The party’s fear has also deepened over a lone seat in the Modi Cabinet, that too a lightweight portfolio of heavy industries. Compared to the rewards showered on the BJP’s state unit, the Sena, the second largest constituent of the NDA, has been handed a raw deal. Its diminishing clout was again in focus when its protests over inviting Pakistani Prime Minister Nawaz Sharif to Modi’s swearing-in were brushed aside.
Though assembly elections have their own dynamics and issues and the outcome may not reflect the nationwide mood — Odisha and Telangana have bucked the current trend — the BJP has far better prospects than the Sena. Its strategy of projecting Gopinath Munde, the five-time MLA and party’s OBC face as the chief ministerial candidate will find resonance among the Dalits and other backward classes. Munde’s dreams of ruling the state are no secret, and this could be his golden opportunity. He had already proved his mettle in the parliamentary contest when he snubbed NCP strongman Sharad Pawar in the latter’s backyard Marathawada by defeating Suresh Dhus.

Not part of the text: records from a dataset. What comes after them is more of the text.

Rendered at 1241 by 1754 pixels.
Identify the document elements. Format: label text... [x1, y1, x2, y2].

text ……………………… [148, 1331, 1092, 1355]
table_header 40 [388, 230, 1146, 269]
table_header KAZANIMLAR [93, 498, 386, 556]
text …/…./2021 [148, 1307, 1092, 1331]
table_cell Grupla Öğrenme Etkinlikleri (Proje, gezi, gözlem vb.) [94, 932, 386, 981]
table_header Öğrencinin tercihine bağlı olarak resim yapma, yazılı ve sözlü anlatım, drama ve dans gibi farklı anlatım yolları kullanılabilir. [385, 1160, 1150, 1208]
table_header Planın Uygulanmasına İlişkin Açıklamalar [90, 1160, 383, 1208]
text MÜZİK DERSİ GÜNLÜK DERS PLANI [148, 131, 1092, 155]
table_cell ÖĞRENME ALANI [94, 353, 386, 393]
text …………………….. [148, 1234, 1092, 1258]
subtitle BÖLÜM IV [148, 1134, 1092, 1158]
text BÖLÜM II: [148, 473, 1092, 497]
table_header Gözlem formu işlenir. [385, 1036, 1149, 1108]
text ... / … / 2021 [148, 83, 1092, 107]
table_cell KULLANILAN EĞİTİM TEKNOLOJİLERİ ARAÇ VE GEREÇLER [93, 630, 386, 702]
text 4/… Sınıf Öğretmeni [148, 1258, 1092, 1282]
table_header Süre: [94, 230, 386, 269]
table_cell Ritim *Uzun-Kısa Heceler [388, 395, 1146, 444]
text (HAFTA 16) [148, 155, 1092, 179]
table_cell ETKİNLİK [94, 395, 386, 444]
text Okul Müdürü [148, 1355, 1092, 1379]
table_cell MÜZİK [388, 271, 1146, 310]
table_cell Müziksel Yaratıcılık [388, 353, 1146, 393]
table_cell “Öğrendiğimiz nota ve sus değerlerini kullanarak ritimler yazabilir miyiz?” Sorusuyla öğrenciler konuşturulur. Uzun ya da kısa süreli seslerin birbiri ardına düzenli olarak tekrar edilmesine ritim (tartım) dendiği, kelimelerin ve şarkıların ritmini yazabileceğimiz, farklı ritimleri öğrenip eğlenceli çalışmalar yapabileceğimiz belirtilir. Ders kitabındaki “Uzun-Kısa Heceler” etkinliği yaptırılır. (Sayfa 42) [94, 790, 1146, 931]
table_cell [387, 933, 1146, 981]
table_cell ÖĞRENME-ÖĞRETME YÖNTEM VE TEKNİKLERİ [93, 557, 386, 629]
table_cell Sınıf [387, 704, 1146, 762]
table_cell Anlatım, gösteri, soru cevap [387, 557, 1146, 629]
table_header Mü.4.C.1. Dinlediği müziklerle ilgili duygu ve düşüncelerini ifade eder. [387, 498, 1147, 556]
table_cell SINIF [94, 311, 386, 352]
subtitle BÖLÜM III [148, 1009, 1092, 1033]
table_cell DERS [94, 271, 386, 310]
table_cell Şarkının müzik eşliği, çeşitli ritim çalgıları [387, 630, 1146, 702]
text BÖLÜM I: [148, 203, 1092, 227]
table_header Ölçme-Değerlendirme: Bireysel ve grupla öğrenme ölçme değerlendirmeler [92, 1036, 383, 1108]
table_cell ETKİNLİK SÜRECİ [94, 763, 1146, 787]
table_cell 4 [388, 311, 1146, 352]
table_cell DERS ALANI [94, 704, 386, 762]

The Sena has to appreciate the sea-change in the political landscape. It cannot afford to be petulant and insist on playing the Big Brother citing the 2009 pact when it had contested in 171 seats. The BJP had fought in 117 constituencies. Now it’s likely to be the other way round. Any reckless move by the Sena, and the BJP may gravitate towards the MNS. Uddhav knows how precarious his position had been when Nitin Gadkari was trying to bring Raj into the alliance. He cannot afford to be carried away and squander a shot at power.